(Records from a dataset)
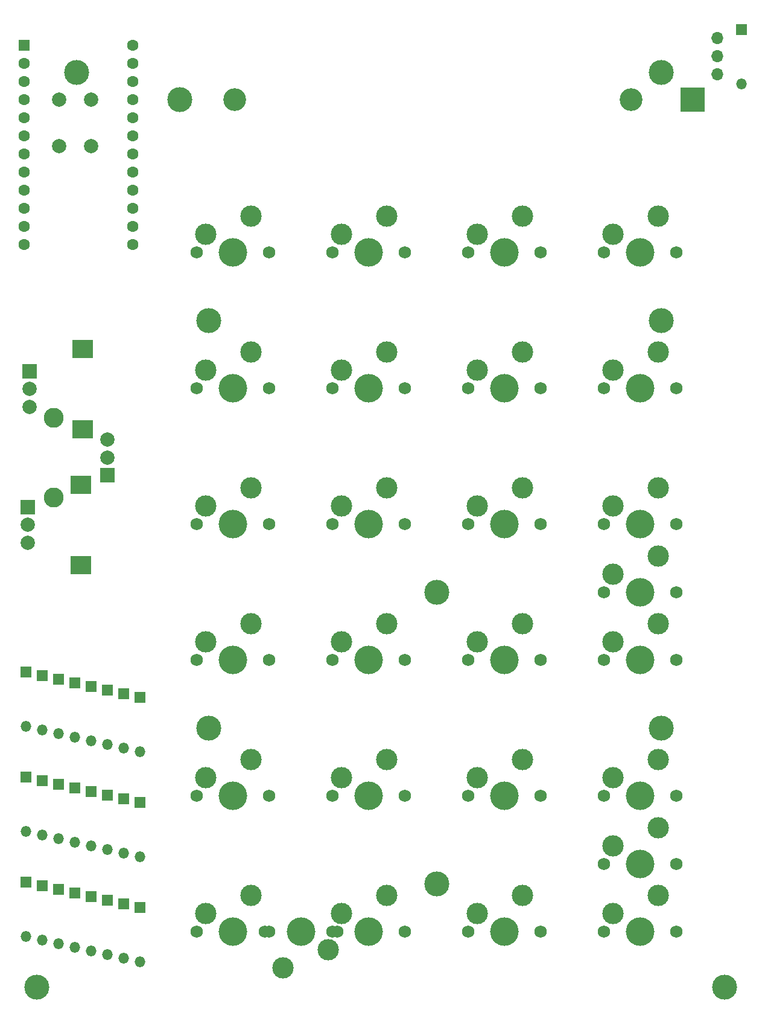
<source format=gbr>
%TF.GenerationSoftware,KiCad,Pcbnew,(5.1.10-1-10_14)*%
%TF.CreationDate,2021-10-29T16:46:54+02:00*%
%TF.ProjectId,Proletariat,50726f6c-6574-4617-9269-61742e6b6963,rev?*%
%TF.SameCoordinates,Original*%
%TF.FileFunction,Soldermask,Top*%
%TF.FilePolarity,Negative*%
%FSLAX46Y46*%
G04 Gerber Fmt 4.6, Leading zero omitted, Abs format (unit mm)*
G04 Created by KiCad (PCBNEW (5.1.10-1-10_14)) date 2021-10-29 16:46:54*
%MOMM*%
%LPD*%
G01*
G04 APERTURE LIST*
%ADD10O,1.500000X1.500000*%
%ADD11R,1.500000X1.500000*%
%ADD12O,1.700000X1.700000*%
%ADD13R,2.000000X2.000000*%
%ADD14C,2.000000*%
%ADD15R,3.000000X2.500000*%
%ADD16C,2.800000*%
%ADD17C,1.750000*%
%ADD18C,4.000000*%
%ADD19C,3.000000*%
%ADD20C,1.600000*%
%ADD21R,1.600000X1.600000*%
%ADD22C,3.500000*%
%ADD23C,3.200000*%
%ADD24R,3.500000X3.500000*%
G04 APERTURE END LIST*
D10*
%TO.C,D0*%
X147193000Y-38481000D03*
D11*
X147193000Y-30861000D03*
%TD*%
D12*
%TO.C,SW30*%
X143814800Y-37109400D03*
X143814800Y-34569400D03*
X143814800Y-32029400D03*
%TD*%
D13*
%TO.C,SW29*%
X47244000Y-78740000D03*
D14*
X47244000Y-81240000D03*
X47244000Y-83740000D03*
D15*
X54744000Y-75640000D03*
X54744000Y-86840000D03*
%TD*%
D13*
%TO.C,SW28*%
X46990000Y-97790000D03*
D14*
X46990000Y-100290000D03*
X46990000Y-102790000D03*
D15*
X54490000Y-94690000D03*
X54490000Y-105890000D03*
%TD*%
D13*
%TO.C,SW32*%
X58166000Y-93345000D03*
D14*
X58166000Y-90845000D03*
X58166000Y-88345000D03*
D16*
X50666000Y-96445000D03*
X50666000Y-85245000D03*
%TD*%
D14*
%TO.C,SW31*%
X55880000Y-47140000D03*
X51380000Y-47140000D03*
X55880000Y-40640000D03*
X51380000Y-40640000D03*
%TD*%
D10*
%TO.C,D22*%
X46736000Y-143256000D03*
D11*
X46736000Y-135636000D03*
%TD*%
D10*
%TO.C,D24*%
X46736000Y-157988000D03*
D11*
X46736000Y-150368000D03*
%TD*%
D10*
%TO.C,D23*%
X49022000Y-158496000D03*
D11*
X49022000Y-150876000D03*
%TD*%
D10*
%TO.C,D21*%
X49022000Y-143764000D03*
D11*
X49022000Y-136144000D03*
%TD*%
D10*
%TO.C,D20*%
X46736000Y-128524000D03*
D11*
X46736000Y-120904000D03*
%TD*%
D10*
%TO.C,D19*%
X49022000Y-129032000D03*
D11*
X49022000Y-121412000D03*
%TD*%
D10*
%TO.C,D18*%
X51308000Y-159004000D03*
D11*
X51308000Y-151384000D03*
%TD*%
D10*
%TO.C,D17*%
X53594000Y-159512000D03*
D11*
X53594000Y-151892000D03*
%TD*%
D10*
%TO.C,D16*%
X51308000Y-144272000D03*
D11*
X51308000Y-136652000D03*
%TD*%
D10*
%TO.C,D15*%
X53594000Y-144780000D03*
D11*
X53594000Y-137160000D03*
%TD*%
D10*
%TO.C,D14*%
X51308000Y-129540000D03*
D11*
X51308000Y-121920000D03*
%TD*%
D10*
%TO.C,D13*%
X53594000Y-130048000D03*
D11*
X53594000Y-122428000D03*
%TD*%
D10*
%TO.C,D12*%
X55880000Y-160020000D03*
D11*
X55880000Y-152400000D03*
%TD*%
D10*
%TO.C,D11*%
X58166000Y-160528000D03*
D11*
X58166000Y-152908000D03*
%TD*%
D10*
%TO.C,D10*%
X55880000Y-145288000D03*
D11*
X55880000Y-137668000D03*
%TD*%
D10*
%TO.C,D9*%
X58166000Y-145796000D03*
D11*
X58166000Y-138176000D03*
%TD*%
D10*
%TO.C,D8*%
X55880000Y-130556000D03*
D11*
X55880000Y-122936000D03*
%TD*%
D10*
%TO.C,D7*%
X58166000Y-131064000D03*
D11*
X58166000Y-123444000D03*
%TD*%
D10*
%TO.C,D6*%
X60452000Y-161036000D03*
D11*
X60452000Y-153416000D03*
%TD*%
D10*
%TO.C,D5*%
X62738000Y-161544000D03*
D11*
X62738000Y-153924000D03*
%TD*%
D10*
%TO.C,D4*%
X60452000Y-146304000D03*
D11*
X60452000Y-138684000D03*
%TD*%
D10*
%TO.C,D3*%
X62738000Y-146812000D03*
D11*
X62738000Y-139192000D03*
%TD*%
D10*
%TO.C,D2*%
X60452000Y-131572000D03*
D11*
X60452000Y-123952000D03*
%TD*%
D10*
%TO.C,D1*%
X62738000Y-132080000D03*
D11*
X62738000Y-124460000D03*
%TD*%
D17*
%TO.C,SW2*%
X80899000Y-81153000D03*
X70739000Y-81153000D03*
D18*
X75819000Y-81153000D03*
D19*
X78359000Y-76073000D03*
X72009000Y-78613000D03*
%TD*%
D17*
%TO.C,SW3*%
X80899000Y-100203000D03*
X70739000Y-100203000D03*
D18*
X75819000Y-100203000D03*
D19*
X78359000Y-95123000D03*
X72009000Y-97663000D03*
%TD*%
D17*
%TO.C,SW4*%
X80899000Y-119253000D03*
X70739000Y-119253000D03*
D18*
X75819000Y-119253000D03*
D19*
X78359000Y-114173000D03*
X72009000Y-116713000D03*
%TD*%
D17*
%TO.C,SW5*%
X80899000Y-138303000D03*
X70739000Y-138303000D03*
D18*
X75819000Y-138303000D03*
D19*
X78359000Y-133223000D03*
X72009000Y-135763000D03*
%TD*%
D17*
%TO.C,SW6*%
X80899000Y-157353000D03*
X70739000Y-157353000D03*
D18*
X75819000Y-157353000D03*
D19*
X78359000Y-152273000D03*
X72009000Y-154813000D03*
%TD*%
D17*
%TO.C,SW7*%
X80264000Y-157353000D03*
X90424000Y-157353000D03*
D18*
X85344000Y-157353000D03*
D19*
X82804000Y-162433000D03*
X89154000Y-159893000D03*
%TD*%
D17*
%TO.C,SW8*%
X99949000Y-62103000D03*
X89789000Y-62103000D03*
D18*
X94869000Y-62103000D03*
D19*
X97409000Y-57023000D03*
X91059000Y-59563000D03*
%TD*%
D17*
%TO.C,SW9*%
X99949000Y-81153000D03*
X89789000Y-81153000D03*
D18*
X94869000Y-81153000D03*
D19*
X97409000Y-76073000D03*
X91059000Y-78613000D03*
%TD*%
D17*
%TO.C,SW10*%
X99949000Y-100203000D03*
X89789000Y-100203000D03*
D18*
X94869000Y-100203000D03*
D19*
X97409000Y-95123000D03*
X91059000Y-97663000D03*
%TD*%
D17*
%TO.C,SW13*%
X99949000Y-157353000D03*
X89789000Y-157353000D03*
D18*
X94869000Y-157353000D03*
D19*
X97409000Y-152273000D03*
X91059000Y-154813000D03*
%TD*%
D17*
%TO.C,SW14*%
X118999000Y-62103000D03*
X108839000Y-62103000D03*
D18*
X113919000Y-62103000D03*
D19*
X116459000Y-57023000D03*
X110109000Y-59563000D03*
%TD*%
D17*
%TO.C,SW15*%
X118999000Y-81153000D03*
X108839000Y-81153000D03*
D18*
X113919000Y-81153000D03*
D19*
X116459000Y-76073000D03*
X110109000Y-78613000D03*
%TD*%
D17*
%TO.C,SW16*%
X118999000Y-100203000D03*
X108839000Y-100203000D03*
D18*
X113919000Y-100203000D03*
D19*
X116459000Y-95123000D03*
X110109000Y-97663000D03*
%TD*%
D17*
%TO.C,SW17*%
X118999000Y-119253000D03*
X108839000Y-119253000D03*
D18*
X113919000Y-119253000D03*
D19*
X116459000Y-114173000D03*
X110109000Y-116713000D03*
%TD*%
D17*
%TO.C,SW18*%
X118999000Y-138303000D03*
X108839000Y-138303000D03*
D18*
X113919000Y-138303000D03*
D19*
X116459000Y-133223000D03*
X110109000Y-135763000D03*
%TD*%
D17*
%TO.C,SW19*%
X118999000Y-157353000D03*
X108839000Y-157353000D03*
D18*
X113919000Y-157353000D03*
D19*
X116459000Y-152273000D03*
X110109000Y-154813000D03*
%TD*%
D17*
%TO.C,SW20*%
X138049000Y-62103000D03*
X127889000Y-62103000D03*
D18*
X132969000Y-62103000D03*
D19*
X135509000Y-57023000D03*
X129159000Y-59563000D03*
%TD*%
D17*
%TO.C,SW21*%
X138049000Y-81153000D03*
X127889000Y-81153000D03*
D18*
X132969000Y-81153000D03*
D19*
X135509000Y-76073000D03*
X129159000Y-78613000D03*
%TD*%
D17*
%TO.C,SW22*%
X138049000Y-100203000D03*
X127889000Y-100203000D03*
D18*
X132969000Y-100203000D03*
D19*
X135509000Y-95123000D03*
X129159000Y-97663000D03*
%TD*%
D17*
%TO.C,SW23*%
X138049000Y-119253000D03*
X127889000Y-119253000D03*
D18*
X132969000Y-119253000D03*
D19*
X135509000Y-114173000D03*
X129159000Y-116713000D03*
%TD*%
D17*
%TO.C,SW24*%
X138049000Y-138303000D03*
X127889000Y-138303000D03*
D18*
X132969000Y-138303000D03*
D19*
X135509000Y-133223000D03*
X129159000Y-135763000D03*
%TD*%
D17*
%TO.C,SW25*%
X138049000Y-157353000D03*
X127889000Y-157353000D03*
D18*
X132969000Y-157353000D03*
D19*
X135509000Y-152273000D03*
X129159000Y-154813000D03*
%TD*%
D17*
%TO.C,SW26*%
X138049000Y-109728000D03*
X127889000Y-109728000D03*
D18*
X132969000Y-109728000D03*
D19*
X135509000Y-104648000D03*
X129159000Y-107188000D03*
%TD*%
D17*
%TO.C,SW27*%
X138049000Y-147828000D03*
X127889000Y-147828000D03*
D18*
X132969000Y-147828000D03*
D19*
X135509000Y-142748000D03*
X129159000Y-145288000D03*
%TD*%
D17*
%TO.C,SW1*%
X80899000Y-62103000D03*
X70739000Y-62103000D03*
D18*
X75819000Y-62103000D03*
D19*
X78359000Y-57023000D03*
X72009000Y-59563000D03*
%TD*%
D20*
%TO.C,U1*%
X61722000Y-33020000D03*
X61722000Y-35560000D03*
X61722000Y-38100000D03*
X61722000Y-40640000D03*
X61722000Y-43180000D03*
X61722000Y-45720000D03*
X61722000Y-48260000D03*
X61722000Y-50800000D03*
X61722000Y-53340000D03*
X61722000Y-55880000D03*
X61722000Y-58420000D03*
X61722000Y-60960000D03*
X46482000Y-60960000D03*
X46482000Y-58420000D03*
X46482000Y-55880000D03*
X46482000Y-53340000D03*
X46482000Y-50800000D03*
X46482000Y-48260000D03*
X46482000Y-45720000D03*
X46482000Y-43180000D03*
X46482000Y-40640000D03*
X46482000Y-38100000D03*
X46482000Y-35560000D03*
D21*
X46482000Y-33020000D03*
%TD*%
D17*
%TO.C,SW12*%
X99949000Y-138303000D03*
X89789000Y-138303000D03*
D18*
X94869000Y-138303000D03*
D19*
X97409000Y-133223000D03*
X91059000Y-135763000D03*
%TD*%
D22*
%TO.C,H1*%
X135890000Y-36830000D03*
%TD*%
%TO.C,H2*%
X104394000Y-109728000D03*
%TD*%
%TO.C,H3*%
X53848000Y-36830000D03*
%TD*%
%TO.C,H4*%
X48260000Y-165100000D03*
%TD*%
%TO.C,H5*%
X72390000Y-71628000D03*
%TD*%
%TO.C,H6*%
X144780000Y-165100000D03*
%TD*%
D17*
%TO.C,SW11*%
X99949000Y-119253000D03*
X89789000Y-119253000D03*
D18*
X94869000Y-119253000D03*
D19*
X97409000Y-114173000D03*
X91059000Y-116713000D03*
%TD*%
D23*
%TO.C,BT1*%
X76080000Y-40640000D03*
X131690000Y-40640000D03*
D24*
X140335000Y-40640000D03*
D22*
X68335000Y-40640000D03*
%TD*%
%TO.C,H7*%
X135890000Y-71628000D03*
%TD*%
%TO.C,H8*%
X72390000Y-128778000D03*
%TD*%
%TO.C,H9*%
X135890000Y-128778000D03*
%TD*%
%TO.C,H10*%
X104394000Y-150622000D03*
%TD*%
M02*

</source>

* * *

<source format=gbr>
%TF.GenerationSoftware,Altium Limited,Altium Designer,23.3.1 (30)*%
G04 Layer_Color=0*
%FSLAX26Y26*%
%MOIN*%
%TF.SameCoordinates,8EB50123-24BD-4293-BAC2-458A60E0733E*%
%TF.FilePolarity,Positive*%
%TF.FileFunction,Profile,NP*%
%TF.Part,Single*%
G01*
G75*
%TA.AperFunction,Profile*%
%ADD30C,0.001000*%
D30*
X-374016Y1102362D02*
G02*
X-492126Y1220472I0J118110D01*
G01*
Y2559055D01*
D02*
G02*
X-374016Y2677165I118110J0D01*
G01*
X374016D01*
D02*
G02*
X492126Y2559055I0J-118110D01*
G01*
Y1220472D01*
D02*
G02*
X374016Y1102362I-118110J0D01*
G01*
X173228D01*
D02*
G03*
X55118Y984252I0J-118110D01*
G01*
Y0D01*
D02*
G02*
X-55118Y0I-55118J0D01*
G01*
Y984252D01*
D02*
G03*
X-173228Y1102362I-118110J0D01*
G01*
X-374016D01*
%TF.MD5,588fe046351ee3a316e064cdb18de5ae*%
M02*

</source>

§ **What you will do**
What is the number of lines in the records that include the word "KiCad"? Answer with that number only.

§ **Problem solution**
2